In August 2020, the FASB issued ASU 2020-06, Debt—Debt with Conversion and Other Options (Subtopic 470-20) and Derivatives and Hedging—Contracts in Entity’s Own Equity (Subtopic 815-40), Accounting for Convertible Instruments and Contracts in an Entity’s Own Equity, which simplifies the accounting for convertible instruments by removing certain separation models in Subtopic 470-20, Debt—Debt with Conversion and Other Options for convertible instruments. Under this ASU, the embedded conversion features will no longer be separated from the host contract for convertible instruments with conversion features that are not required to be accounted for as derivatives under Topic 815, Derivatives and Hedging, or that do not result in substantial premiums accounted for as paid-in capital. Consequently, a convertible debt instrument will be accounted for as a single liability measured at its amortized cost and a convertible preferred stock will be accounted for as a single equity instrument measured at its historical cost, as long as no other features require bifurcation and recognition as derivatives.

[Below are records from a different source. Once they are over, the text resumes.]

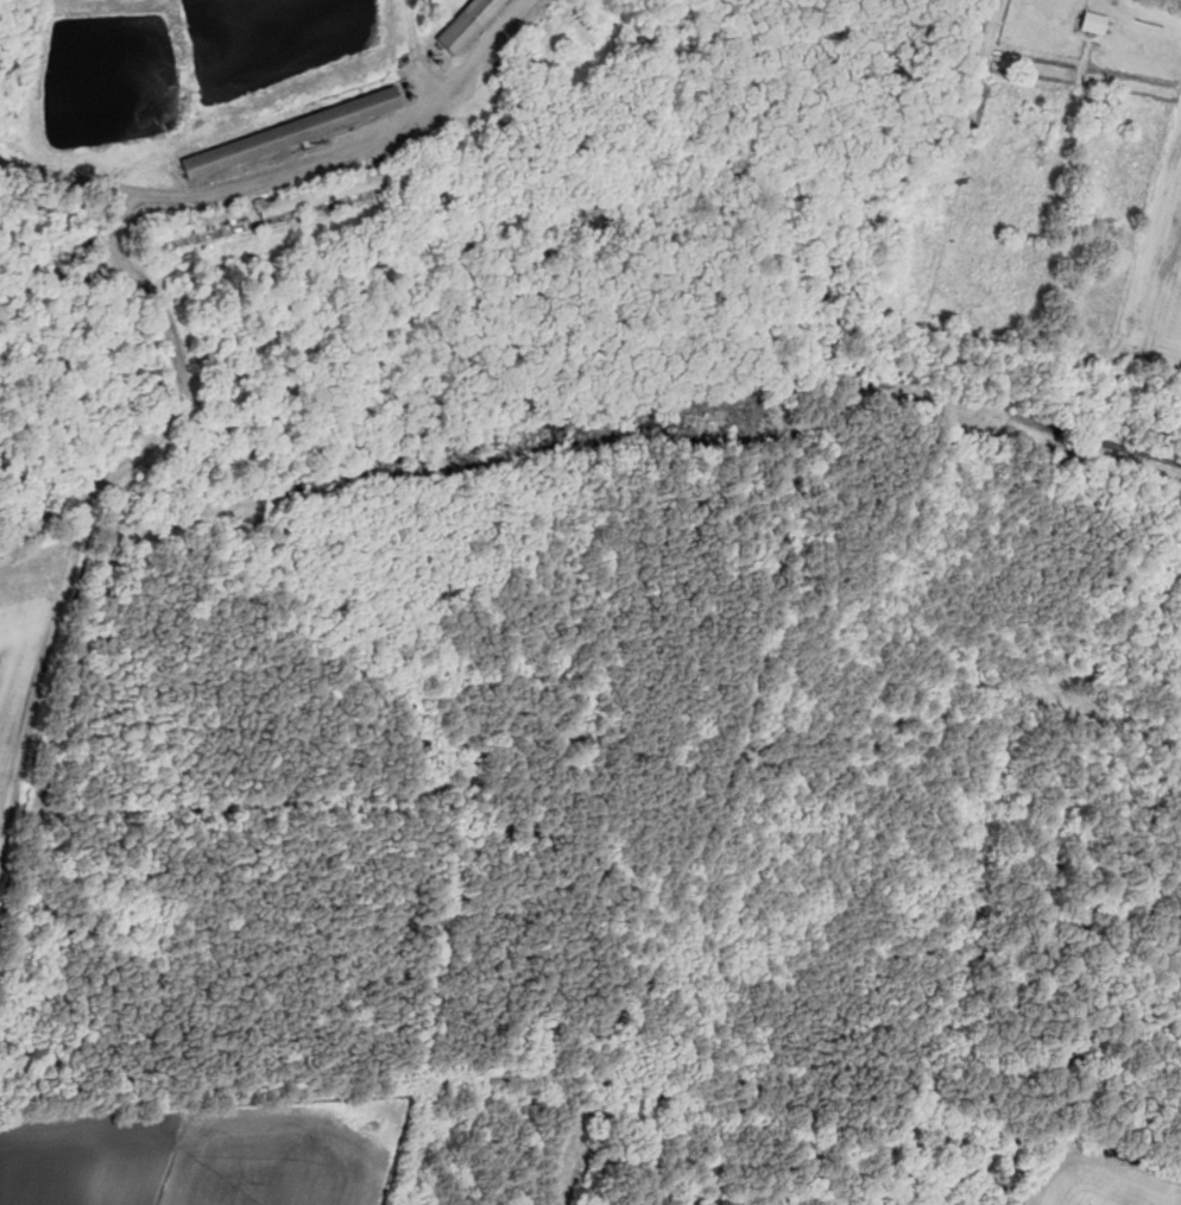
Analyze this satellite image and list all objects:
building: (1088, 23)
building: (460, 24)
building: (283, 133)
building: (265, 206)
road: (296, 208)

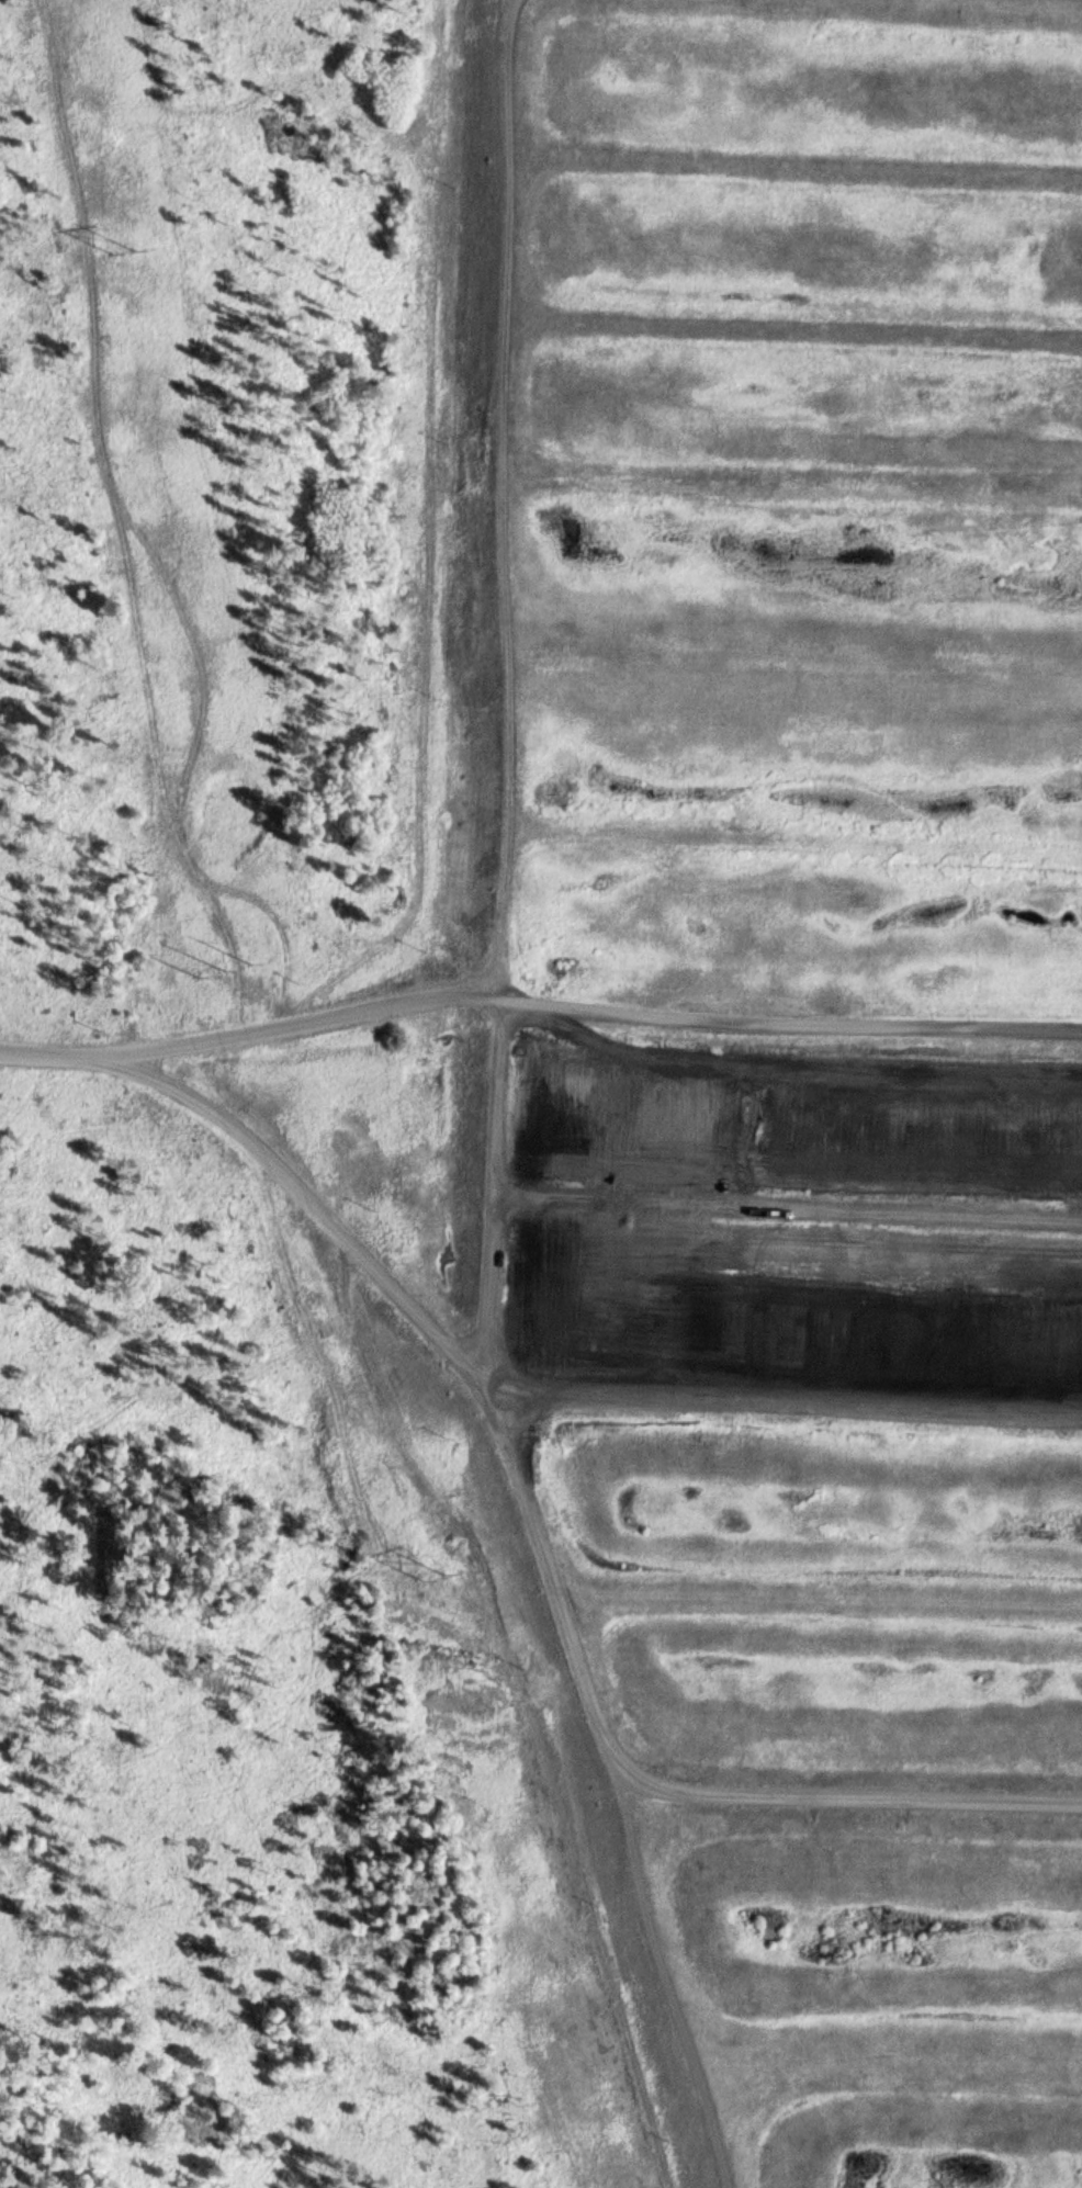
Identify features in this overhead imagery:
power tower: (125, 255)
power tower: (229, 972)
road: (537, 1002)
road: (473, 1372)
power tower: (442, 1581)

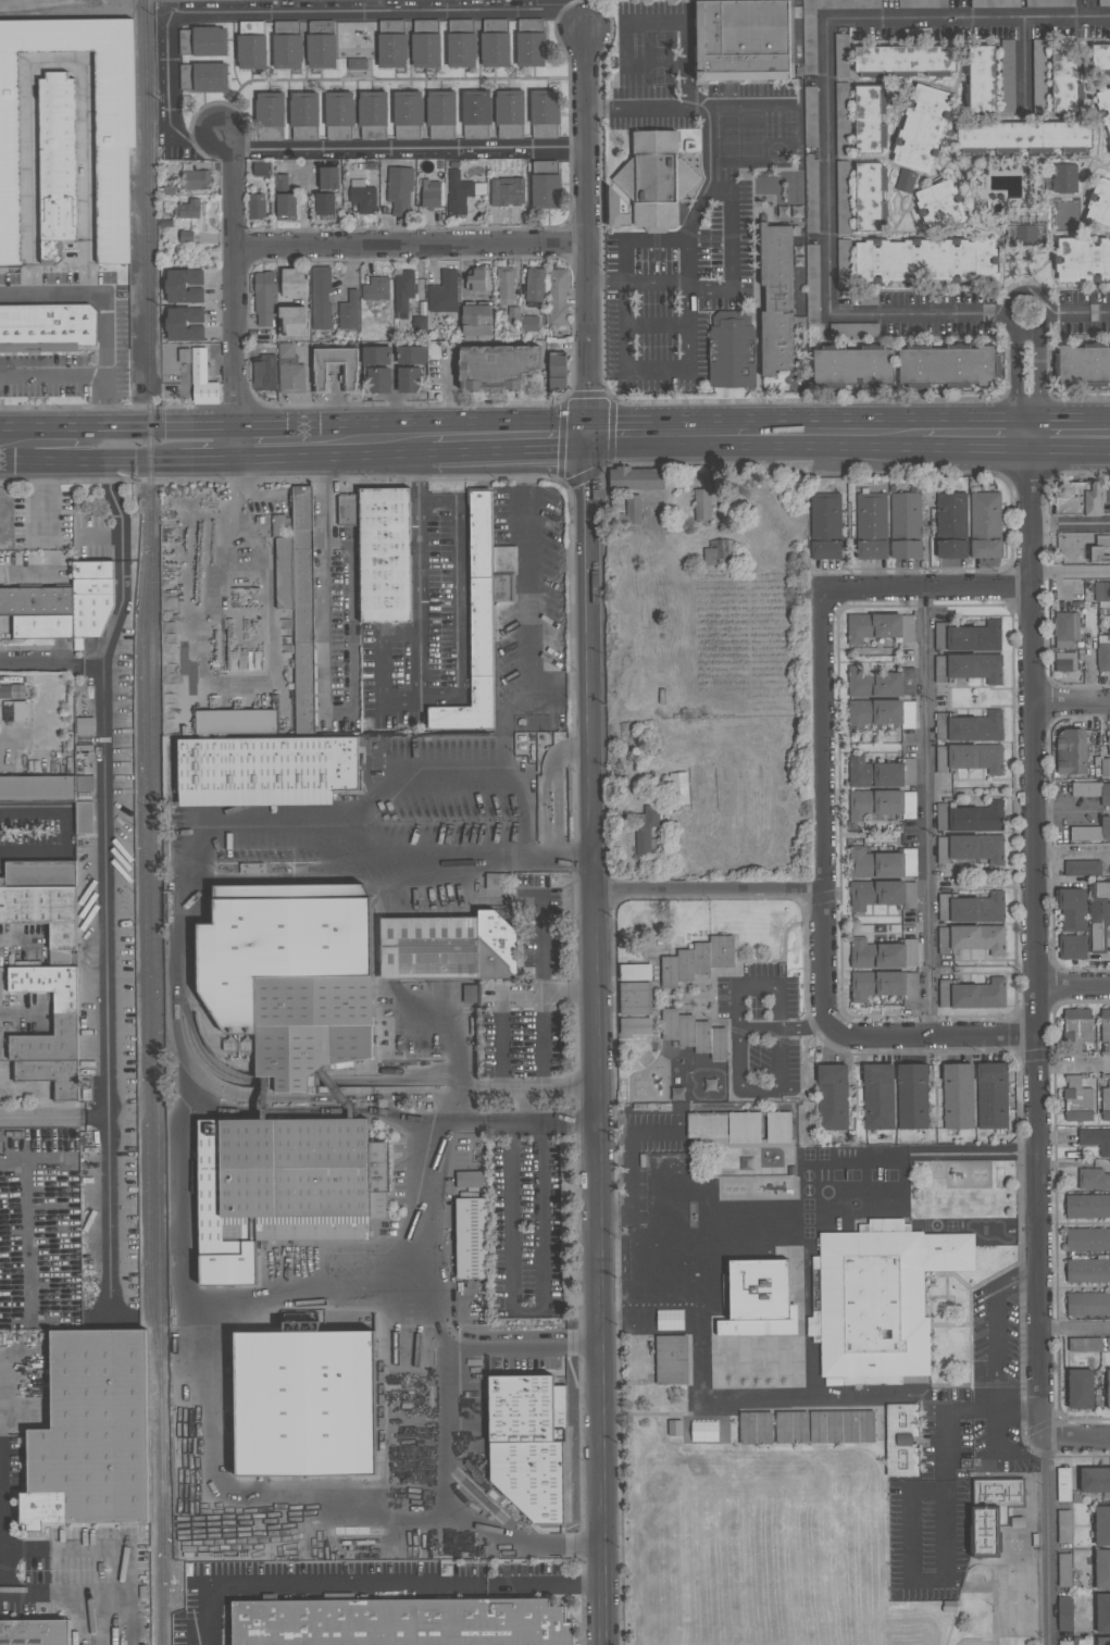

In addition, this ASU amends the requirement for calculating diluted earnings per share for convertible instruments by using the “if-converted” method instead of the treasury stock method. This ASU is effective in fiscal years beginning after December 15, 2021, including interim periods within those fiscal years, using either a modified retrospective method or a full retrospective method of transition. Early adoption is permitted, but no earlier than fiscal years beginning after December 15, 2020, including interim periods within those fiscal years. The Company intends to adopt this ASU beginning July 1, 2021. The Company is currently assessing the impact of the adoption of this ASU and expects that the impact will be material to the Company’s consolidated financial statements due to the removal of the equity component of the debt and the associated impact of such adjustment to the accretion of debt discount, which will result in a decrease in interest expense and net loss.

In March 2020, the FASB issued ASU 2020-04, Reference Rate Reform (Topic 848): Facilitation of the Effects of Reference Rate Reform on Financial Reporting. In response to concerns about structural risks of the cessation of LIBOR, the amendments in this ASU provide optional guidance for a limited time to ease the potential burden in accounting for (or recognizing the effects of) reference rate reform on financial reporting. The amendments in this ASU provide optional expedients and exceptions for applying GAAP to contracts, hedging relationships and other transactions affected by reference rate reform if certain criteria are met. The amendments in this ASU apply only to contracts and hedging relationships that reference LIBOR or another reference rate expected to be discontinued due to reference rate reform. The expedients and exceptions provided by the amendments do not apply to contract modifications made and hedging relationships entered into or evaluated after December 31, 2022. The amendments in this ASU are elective and are effective for all entities as of March 12, 2020 through December 31, 2022. The Company is currently evaluating the impact the standard will have on the consolidated financial statements and related disclosures.